The motor coughed and sputtered, declaring its protest with a cloud of blue smoke and a silent refusal to start.
Funnily enough, I've had a discussion in the middle of the mountain road last month with a dude that was repairing the asphalt holes on his own because the town hall wouldn't do it. In the middle of the thing the motor had stopped working so he was trying to start the motor on what is effectively a handheld asphalt press. He was very kind to this lost tourist for someone stuck in the middle of nowhere with a at least 200kg of dead machinery. While giving me much needed directions to wherever I was supposed to drop my tent, he kept trying to start the motor to absolutely no effect. The chord zipped, the beat of the piston rose, he was hopeful but no luck. Every time the beat died down pathetically and he looked at me sadly as he went on a tangent about the young people leaving this country for work and buses that only come once a week. I left them there after a while to get to my campsite before they closed admissions. The old man, his pick up truck, his machine that went Tuh-tuh-tuh on the road riddled with half filled potholes. OK I might have had too much fun with that one The scene is real btw. It was a very weird but enjoyable interaction.
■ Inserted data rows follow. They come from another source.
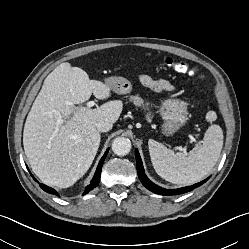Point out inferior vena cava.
Masks as SVG:
<instances>
[{
	"label": "inferior vena cava",
	"mask_w": 249,
	"mask_h": 249,
	"mask_svg": "<svg viewBox=\"0 0 249 249\" xmlns=\"http://www.w3.org/2000/svg\"><path fill=\"white\" fill-rule=\"evenodd\" d=\"M111 128H112V124H110L107 121H100L97 123V130L99 132H107L111 130Z\"/></svg>",
	"instance_id": "1"
}]
</instances>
"The whine of the rope as it unreeled from the pulley rose in pitch, morbidly coordinated with the sputtering of the single piston rattling in its cylinder and the slap of the valves slamming shut deep in the heart of the lifeless engine."
Like a man suddenly awoken from a deathlike stupor, the motor gasped a raspy, sputtering breath. The hope in your heart flickers when you hear it, until you realize it was no living breath, but the breath of a dead man after all.
This. Keep it simple. Your reader only needs to know it failed to start. They’re honestly not interested in reading a lengthy paragraph describing the sound. Well, this reader wouldn’t be, put it that way.
I pulled the cord, and pulled again. Pulled till my shoulder ached. The motor, it chuffed, it burbled, it gurgled..it refused to fire up. My beloved lawnmower had lost its purr.
Try some variant of popple. "When he yanked to rope, the engine poppled a couple of seconds and fell silent." Cough and pop are also onomatopoetic.